There was a lot more in the hearings but that was the final straw for me, and I had to take a stand, so I left Facebook and Instagram.
What Was it Like to Leave Facebook and Instagram?
I was never a big fan of Instagram, but I missed Facebook quite a bit. The habit was a big part of it so for the first few months the temptation was great to go back. But after a while, I got used to not wasting time scrolling through the service. I also realized how little I really missed. I shared connections with a lot of people I don’t know, but maybe know me through the podcast, or were friends of friends, or acquaintances of acquaintances, so there was a lot of glop to scroll through before I got to content I really cared about.
But there was a big side effect I didn’t anticipate. It was harder to communicate in real life with my friends. I would say to a friend, “Forbes did this really cute thing on Saturday…” and my friend would say, “I know, I saw it on Facebook.” This made me incredibly sad.
It also made me sad when Steve would mention something adorable Kennedy did in Texas and I didn’t know about it because it was in an Instagram story.

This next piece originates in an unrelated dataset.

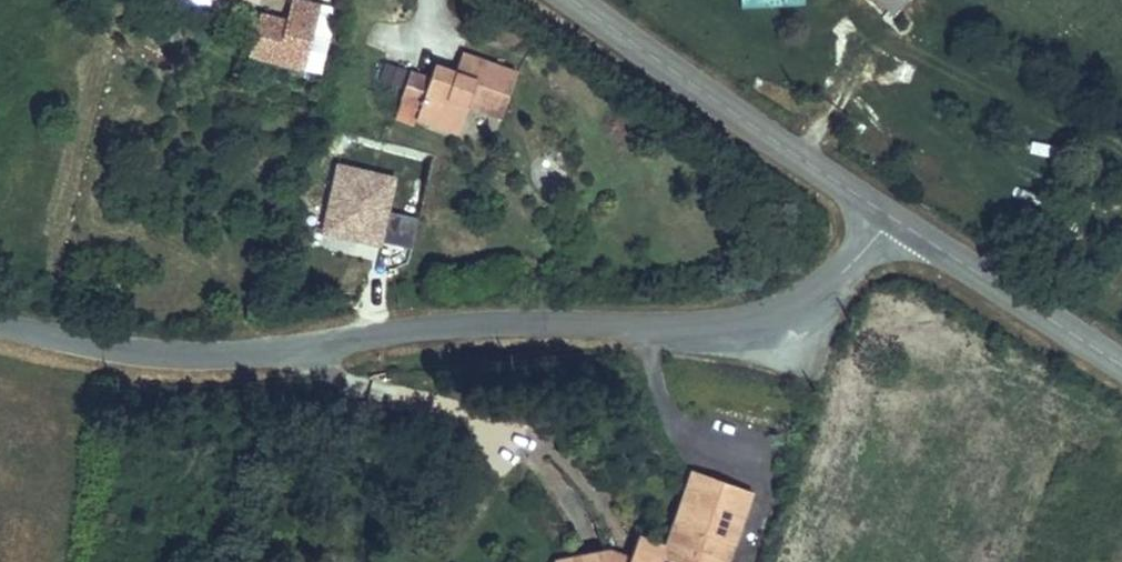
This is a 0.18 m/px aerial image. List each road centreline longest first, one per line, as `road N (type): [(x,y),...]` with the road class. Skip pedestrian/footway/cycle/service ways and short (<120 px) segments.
road 1 (unclassified): [(0,325),(158,351),(495,322),(670,324),(761,314),(838,274),(891,217)]
road 2 (secondary): [(573,0),(891,217)]
road 3 (secondary): [(891,217),(1121,365)]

I talked to my friends and family about how sad this made me, and they have tried over the last two years to accommodate my choice to not participate in Meta services. My friends listen to my stories of my adorable grandchildren and try to pretend they don’t already know about it. My kids post pictures to our family threads in Telegram to try to keep me up to date.
But it’s still hard. I’m missing my own family events.
Twitter to Mastodon
During this last two years, Twitter has become a dumpster fire, so I’ve slowed down my usage quite a bit and moved to Mastodon for my non-family fun interactions. Twitter is so awful now that it’s starting to make Facebook not look all that bad.

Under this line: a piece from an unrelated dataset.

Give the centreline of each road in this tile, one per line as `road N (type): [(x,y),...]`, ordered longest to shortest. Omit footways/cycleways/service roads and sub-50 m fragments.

I’m reminded of how my father once said that he wouldn’t allow us to watch the TV show MASH because it was so sexually explicit. Many years later I caught him watching MASH. I pointed out the inconsistency, and he said, “Yeah, but now everything else is so awful, MASH doesn’t seem all that bad.”
I’m Going Back
You can probably tell where this is going. I have decided to go back on Facebook and Instagram so I can enjoy my own family’s posts again. My plan is to dramatically reduce the number of people I follow on both services and maybe even cut it down to only my own family. If you’re one of those people who pay attention to who stops following you, don’t be sad if you see me disappear. Instead follow me on Mastodon!
I may even join Threads, but the jury is still out on that. While a lot of the tech nerds I enjoy are on Mastodon, there are a fair number of well-known people I enjoy reading who are calling out their Threads handles now. I may give it a poke and if it brings me joy I may jump in from time to time.
I feel like I may have disappointed some of my champions who applauded my move to leave all things Meta, and for that, I apologize. I’m definitely not leaving Mastodon, and I’m deliriously happy with the Slack community we’ve built at podfeet.com/slack, but Kennedy, Parker, Teddy, Forbes, and Siena are calling to me over on Instagram and Facebook.
I told my family that I was going to go back on Facebook and Instagram and my daughter-in-law instantly said, “THANK YOU!!!”
I’m fully aware that this has been a lot of rationalization, but the important thing is that I think Mark Zuckerberg has learned his lessson.